### Assignment a
Answer these three questions about the smart TV thread:
(i) What brand and screen size of TV did Alcalaina buy?
(ii) What is the smart TV compared to when describing its setup?
(iii) What is used to watch ordinary Spanish TV channels on it?

### Text excerpt
# Smart tv's



## dmret (Mar 12, 2013)

Our offspring in the UK suggest that we treat ourselves to a smart tv. I know nothing about them. Any advice would be appreciated.
Thanks.


----------



## Alcalaina (Aug 6, 2010)

We got one recently. We needed a bigger screen because we watch a lot of stuff with subtitles, and were startng to squint a bit, so as they are more or less all "smart" these days we got a 40" Philips Smart TV for less than €500 in Media Markt.

It was quite easy to set up. Basically it's just like a giant Android tablet or smartphone. Just enter your wifi code when prompted and it will pick up the internet just like any other device. Ours is situated right next to the router, no cable needed. 

For ordinary Spanish TV channels, you just plug in the aerial as on a regular TV. For watching stuff over the internet, such as UK channels via FilmOn, you have to download and install the apps just as you would on a phone; this can be a bit tricky.

### Records shown

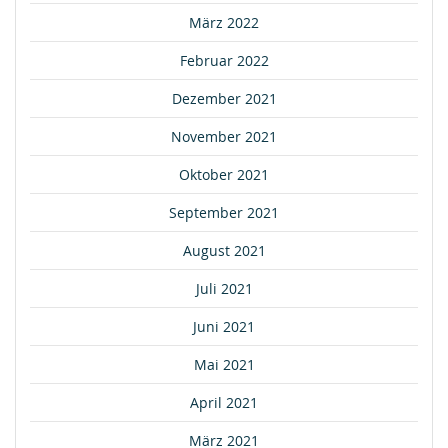
März 2022
Februar 2022
Dezember 2021
November 2021
Oktober 2021
September 2021
August 2021
Juli 2021
Juni 2021
Mai 2021
April 2021
März 2021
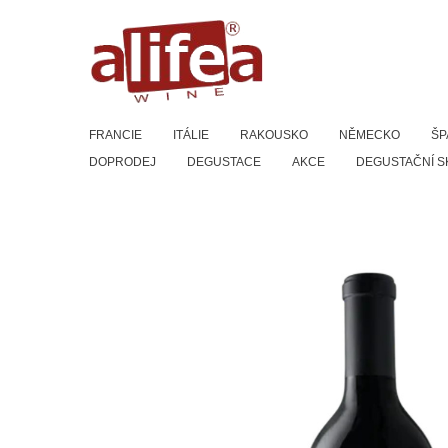
Přeskočit
na
obsah
FRANCIE
ITÁLIE
RAKOUSKO
NĚMECKO
ŠP
DOPRODEJ
DEGUSTACE
AKCE
DEGUSTAČNÍ S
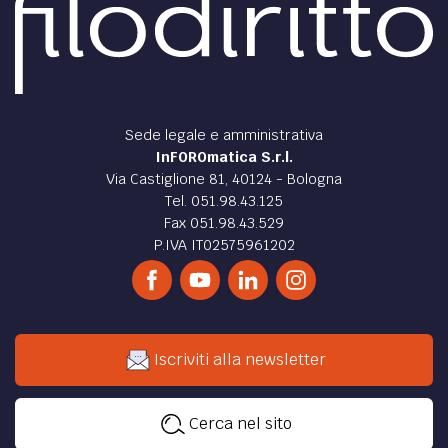
Sede legale e amministrativa
InFOROmatica S.r.l.
Via Castiglione 81, 40124 - Bologna
Tel. 051.98.43.125
Fax 051.98.43.529
P.IVA IT02575961202
Iscriviti alla newsletter
Cerca nel sito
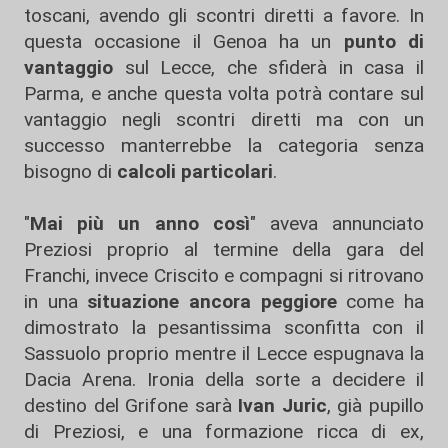
toscani, avendo gli scontri diretti a favore. In
questa occasione il Genoa ha un
punto di
vantaggio
sul Lecce, che sfiderà in casa il
Parma, e anche questa volta potrà contare sul
vantaggio negli scontri diretti ma con un
successo manterrebbe la categoria senza
bisogno di
calcoli particolari
.
"
Mai più un anno così
" aveva annunciato
Preziosi proprio al termine della gara del
Franchi, invece Criscito e compagni si ritrovano
in una
situazione ancora peggiore
come ha
dimostrato la pesantissima sconfitta con il
Sassuolo proprio mentre il Lecce espugnava la
Dacia Arena. Ironia della sorte a decidere il
destino del Grifone sarà
Ivan Juric
, già pupillo
di Preziosi, e una formazione ricca di ex,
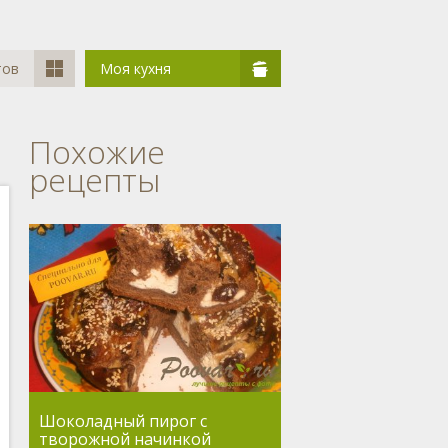
тов
Моя кухня
Похожие
рецепты
Шоколадный пирог с
творожной начинкой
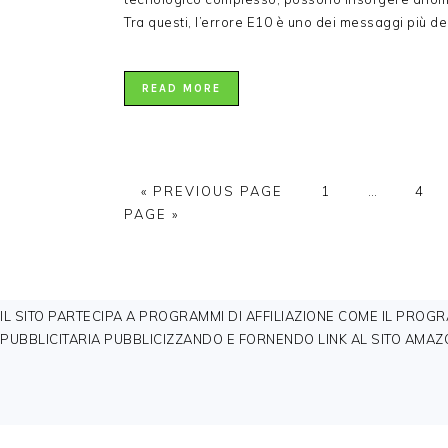
Tra questi, l’errore E10 è uno dei messaggi più de
READ MORE
GO
PAGE
Interim
PAG
«
PREVIOUS PAGE
1
…
4
TO
pages
PAGE »
omitted
FOOTER
IL SITO PARTECIPA A PROGRAMMI DI AFFILIAZIONE COME IL PROG
PUBBLICITARIA PUBBLICIZZANDO E FORNENDO LINK AL SITO AMAZO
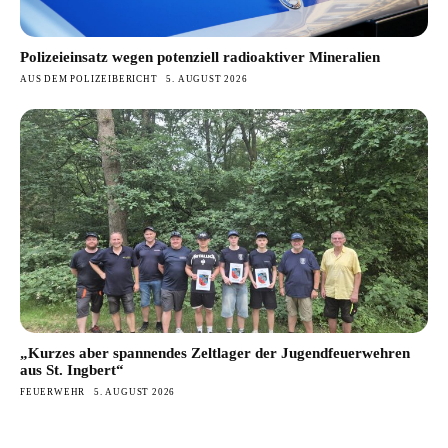
Polizeieinsatz wegen potenziell radioaktiver Mineralien
AUS DEM POLIZEIBERICHT
5. AUGUST 2026
„Kurzes aber spannendes Zeltlager der Jugendfeuerwehren
aus St. Ingbert“
FEUERWEHR
5. AUGUST 2026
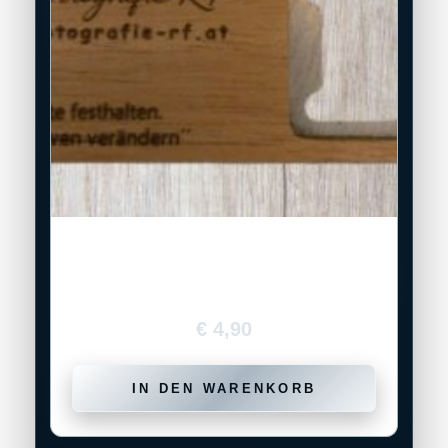
Flaschenöffner aus Holz –
personalisierbar mit Gravur
€
4,90
IN DEN WARENKORB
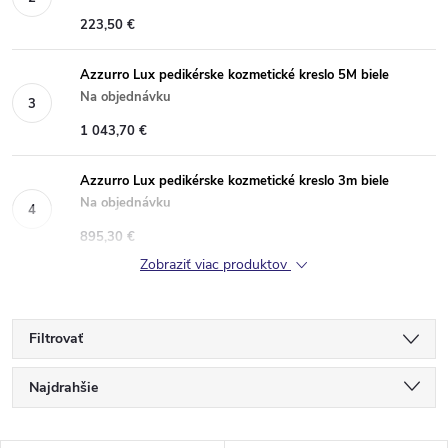
223,50 €
Azzurro Lux pedikérske kozmetické kreslo 5M biele
Na objednávku
1 043,70 €
Azzurro Lux pedikérske kozmetické kreslo 3m biele
Na objednávku
895,30 €
Zobraziť viac produktov
Filtrovať
R
Najdrahšie
a
Najlacnejšie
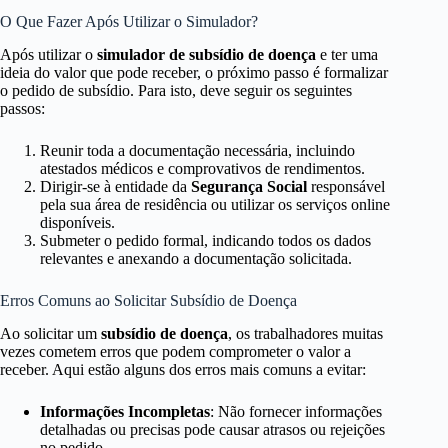
O Que Fazer Após Utilizar o Simulador?
Após utilizar o
simulador de subsídio de doença
e ter uma
ideia do valor que pode receber, o próximo passo é formalizar
o pedido de subsídio. Para isto, deve seguir os seguintes
passos:
Reunir toda a documentação necessária, incluindo
atestados médicos e comprovativos de rendimentos.
Dirigir-se à entidade da
Segurança Social
responsável
pela sua área de residência ou utilizar os serviços online
disponíveis.
Submeter o pedido formal, indicando todos os dados
relevantes e anexando a documentação solicitada.
Erros Comuns ao Solicitar Subsídio de Doença
Ao solicitar um
subsídio de doença
, os trabalhadores muitas
vezes cometem erros que podem comprometer o valor a
receber. Aqui estão alguns dos erros mais comuns a evitar:
Informações Incompletas
: Não fornecer informações
detalhadas ou precisas pode causar atrasos ou rejeições
no pedido.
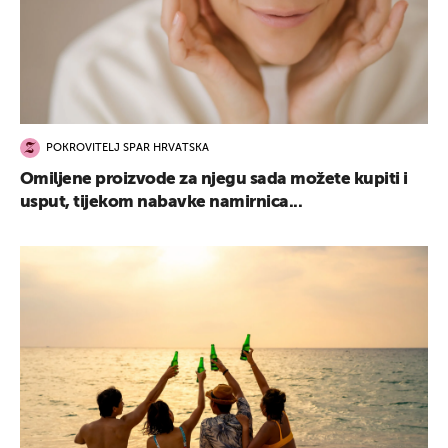
POKROVITELJ SPAR HRVATSKA
Omiljene proizvode za njegu sada možete kupiti i
usput, tijekom nabavke namirnica...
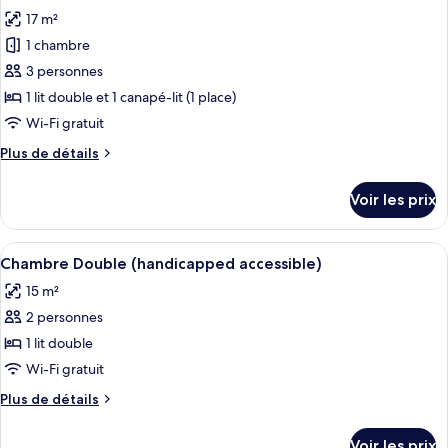
toutes
chambre
17 m²
Chambre
les
Double
1 chambre
photos
Supérieure,
pour
3 personnes
balcon
ce
1 lit double et 1 canapé-lit (1 place)
type
Wi-Fi gratuit
de
Plus
Plus de détails
chambre :
de
Chambre
détails
Voir les prix
sur
Double
le
Familiale
type
Afficher
Une chambre d’hôtel moderne avec un gr
5
de
Chambre Double (handicapped accessible)
toutes
chambre
15 m²
Chambre
les
Double
2 personnes
photos
Familiale
pour
1 lit double
ce
Wi-Fi gratuit
type
Plus
Plus de détails
de
de
chambre :
détails
Voir les prix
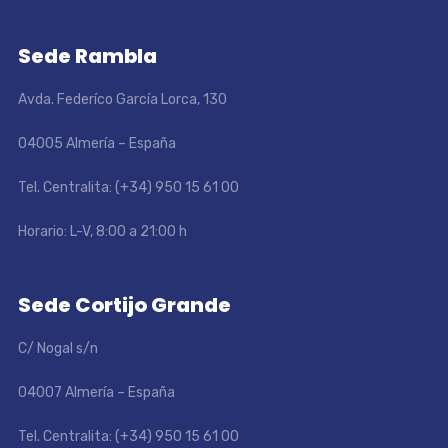
Sede Rambla
Avda. Federíco García Lorca, 130
04005 Almería – España
Tel. Centralita: (+34) 950 15 61 00
Horario: L-V, 8:00 a 21:00 h
Sede Cortijo Grande
C/ Nogal s/n
04007 Almería – España
Tel. Centralita: (+34) 950 15 61 00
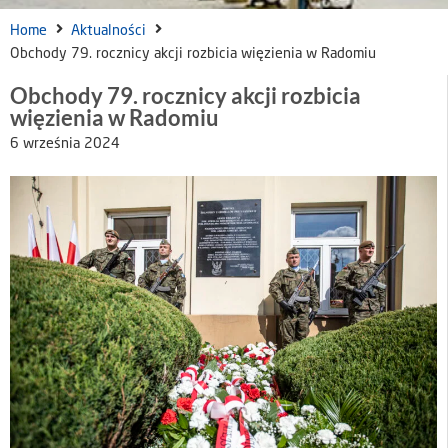
Home
Aktualności
Obchody 79. rocznicy akcji rozbicia więzienia w Radomiu
Obchody 79. rocznicy akcji rozbicia
więzienia w Radomiu
6 września 2024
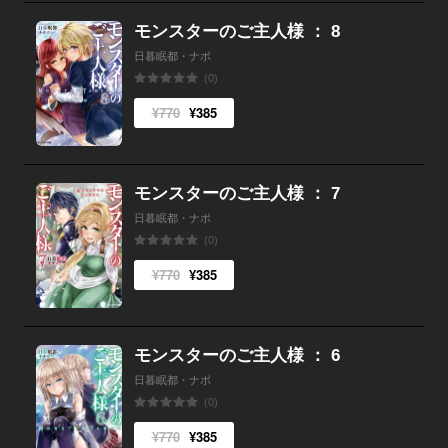
モンスターのご主人様 ： 8
日暮眠都・ナポ
(0)
¥770
¥385
モンスターのご主人様 ： 7
日暮眠都・ナポ
(0)
¥770
¥385
モンスターのご主人様 ： 6
日暮眠都・ナポ
(0)
¥770
¥385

### Assignment b
Can you print the rows exactly, starting with the line that contains "Sede Rambla" and going on through the end of the rows, with the pictures left out?

### Written solution a
(i) A 40" Philips Smart TV.
(ii) A giant Android tablet or smartphone.
(iii) You plug in the aerial, as on a regular TV.

### Written solution b
Sede Rambla
Avda. Federíco García Lorca, 130
04005 Almería – España
Tel. Centralita: (+34) 950 15 61 00
Horario: L-V, 8:00 a 21:00 h
Sede Cortijo Grande
C/ Nogal s/n
04007 Almería – España
Tel. Centralita: (+34) 950 15 61 00
Home
Aktualności
Obchody 79. rocznicy akcji rozbicia więzienia w Radomiu
Obchody 79. rocznicy akcji rozbicia
więzienia w Radomiu
6 września 2024
モンスターのご主人様 ： 8
日暮眠都・ナポ
(0)
¥770
¥385
モンスターのご主人様 ： 7
日暮眠都・ナポ
(0)
¥770
¥385
モンスターのご主人様 ： 6
日暮眠都・ナポ
(0)
¥770
¥385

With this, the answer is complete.